*** EXCERPTED RECORDS Section Begins ***

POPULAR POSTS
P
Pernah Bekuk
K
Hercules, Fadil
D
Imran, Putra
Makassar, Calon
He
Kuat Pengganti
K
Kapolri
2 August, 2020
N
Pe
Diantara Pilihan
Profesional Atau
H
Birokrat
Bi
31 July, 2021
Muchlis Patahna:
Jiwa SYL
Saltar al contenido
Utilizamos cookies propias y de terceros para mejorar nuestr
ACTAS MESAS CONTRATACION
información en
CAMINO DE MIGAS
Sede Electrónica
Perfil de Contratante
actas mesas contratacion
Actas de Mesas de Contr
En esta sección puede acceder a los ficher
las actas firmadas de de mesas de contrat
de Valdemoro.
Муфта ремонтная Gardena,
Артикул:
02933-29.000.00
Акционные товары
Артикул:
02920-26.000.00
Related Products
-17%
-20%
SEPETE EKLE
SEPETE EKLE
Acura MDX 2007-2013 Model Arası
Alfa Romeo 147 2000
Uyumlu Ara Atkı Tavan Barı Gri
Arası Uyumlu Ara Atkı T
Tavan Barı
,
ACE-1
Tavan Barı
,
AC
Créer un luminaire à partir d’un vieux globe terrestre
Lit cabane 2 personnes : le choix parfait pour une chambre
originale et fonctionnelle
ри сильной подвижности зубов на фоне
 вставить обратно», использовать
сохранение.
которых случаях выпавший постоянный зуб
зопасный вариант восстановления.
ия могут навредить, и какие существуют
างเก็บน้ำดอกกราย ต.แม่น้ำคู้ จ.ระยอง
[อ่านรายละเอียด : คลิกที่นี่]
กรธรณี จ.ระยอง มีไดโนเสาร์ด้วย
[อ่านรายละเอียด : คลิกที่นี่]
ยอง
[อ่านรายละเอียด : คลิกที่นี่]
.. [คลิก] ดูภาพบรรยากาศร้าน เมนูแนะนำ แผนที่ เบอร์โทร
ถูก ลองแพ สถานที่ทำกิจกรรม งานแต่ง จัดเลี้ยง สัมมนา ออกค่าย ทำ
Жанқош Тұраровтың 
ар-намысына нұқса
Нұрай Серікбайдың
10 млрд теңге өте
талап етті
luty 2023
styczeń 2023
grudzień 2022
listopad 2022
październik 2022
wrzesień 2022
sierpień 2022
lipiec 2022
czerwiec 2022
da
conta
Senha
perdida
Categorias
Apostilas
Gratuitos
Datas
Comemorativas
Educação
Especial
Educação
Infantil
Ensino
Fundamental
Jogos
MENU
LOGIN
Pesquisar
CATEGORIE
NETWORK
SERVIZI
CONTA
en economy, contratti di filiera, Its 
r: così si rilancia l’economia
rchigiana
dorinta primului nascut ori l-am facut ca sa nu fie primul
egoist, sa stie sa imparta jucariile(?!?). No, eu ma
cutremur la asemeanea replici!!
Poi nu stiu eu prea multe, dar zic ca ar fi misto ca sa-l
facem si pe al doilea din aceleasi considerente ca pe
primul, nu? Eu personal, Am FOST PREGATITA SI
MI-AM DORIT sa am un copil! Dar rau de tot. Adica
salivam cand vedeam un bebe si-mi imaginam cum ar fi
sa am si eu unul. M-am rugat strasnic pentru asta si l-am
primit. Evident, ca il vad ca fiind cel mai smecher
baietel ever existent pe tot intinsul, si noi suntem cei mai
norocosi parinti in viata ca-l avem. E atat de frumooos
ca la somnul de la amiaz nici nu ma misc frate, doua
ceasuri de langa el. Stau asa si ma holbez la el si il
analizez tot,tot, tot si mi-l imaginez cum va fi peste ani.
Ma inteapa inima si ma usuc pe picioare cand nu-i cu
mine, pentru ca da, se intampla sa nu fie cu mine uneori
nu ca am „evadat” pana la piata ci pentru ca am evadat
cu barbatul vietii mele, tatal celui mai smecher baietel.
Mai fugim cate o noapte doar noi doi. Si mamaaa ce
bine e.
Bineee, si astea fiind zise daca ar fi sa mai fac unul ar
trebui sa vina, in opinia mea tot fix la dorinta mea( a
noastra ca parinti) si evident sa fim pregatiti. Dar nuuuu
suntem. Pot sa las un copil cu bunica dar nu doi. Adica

*** EXCERPTED RECORDS Section Ends ***

TASK GOAL :: Return every line above exactly as it stands.

WRITTEN SOLUTION ::
POPULAR POSTS
P
Pernah Bekuk
K
Hercules, Fadil
D
Imran, Putra
Makassar, Calon
He
Kuat Pengganti
K
Kapolri
2 August, 2020
N
Pe
Diantara Pilihan
Profesional Atau
H
Birokrat
Bi
31 July, 2021
Muchlis Patahna:
Jiwa SYL
Saltar al contenido
Utilizamos cookies propias y de terceros para mejorar nuestr
ACTAS MESAS CONTRATACION
información en
CAMINO DE MIGAS
Sede Electrónica
Perfil de Contratante
actas mesas contratacion
Actas de Mesas de Contr
En esta sección puede acceder a los ficher
las actas firmadas de de mesas de contrat
de Valdemoro.
Муфта ремонтная Gardena,
Артикул:
02933-29.000.00
Акционные товары
Артикул:
02920-26.000.00
Related Products
-17%
-20%
SEPETE EKLE
SEPETE EKLE
Acura MDX 2007-2013 Model Arası
Alfa Romeo 147 2000
Uyumlu Ara Atkı Tavan Barı Gri
Arası Uyumlu Ara Atkı T
Tavan Barı
,
ACE-1
Tavan Barı
,
AC
Créer un luminaire à partir d’un vieux globe terrestre
Lit cabane 2 personnes : le choix parfait pour une chambre
originale et fonctionnelle
ри сильной подвижности зубов на фоне
 вставить обратно», использовать
сохранение.
которых случаях выпавший постоянный зуб
зопасный вариант восстановления.
ия могут навредить, и какие существуют
างเก็บน้ำดอกกราย ต.แม่น้ำคู้ จ.ระยอง
[อ่านรายละเอียด : คลิกที่นี่]
กรธรณี จ.ระยอง มีไดโนเสาร์ด้วย
[อ่านรายละเอียด : คลิกที่นี่]
ยอง
[อ่านรายละเอียด : คลิกที่นี่]
.. [คลิก] ดูภาพบรรยากาศร้าน เมนูแนะนำ แผนที่ เบอร์โทร
ถูก ลองแพ สถานที่ทำกิจกรรม งานแต่ง จัดเลี้ยง สัมมนา ออกค่าย ทำ
Жанқош Тұраровтың 
ар-намысына нұқса
Нұрай Серікбайдың
10 млрд теңге өте
талап етті
luty 2023
styczeń 2023
grudzień 2022
listopad 2022
październik 2022
wrzesień 2022
sierpień 2022
lipiec 2022
czerwiec 2022
da
conta
Senha
perdida
Categorias
Apostilas
Gratuitos
Datas
Comemorativas
Educação
Especial
Educação
Infantil
Ensino
Fundamental
Jogos
MENU
LOGIN
Pesquisar
CATEGORIE
NETWORK
SERVIZI
CONTA
en economy, contratti di filiera, Its 
r: così si rilancia l’economia
rchigiana
dorinta primului nascut ori l-am facut ca sa nu fie primul
egoist, sa stie sa imparta jucariile(?!?). No, eu ma
cutremur la asemeanea replici!!
Poi nu stiu eu prea multe, dar zic ca ar fi misto ca sa-l
facem si pe al doilea din aceleasi considerente ca pe
primul, nu? Eu personal, Am FOST PREGATITA SI
MI-AM DORIT sa am un copil! Dar rau de tot. Adica
salivam cand vedeam un bebe si-mi imaginam cum ar fi
sa am si eu unul. M-am rugat strasnic pentru asta si l-am
primit. Evident, ca il vad ca fiind cel mai smecher
baietel ever existent pe tot intinsul, si noi suntem cei mai
norocosi parinti in viata ca-l avem. E atat de frumooos
ca la somnul de la amiaz nici nu ma misc frate, doua
ceasuri de langa el. Stau asa si ma holbez la el si il
analizez tot,tot, tot si mi-l imaginez cum va fi peste ani.
Ma inteapa inima si ma usuc pe picioare cand nu-i cu
mine, pentru ca da, se intampla sa nu fie cu mine uneori
nu ca am „evadat” pana la piata ci pentru ca am evadat
cu barbatul vietii mele, tatal celui mai smecher baietel.
Mai fugim cate o noapte doar noi doi. Si mamaaa ce
bine e.
Bineee, si astea fiind zise daca ar fi sa mai fac unul ar
trebui sa vina, in opinia mea tot fix la dorinta mea( a
noastra ca parinti) si evident sa fim pregatiti. Dar nuuuu
suntem. Pot sa las un copil cu bunica dar nu doi. Adica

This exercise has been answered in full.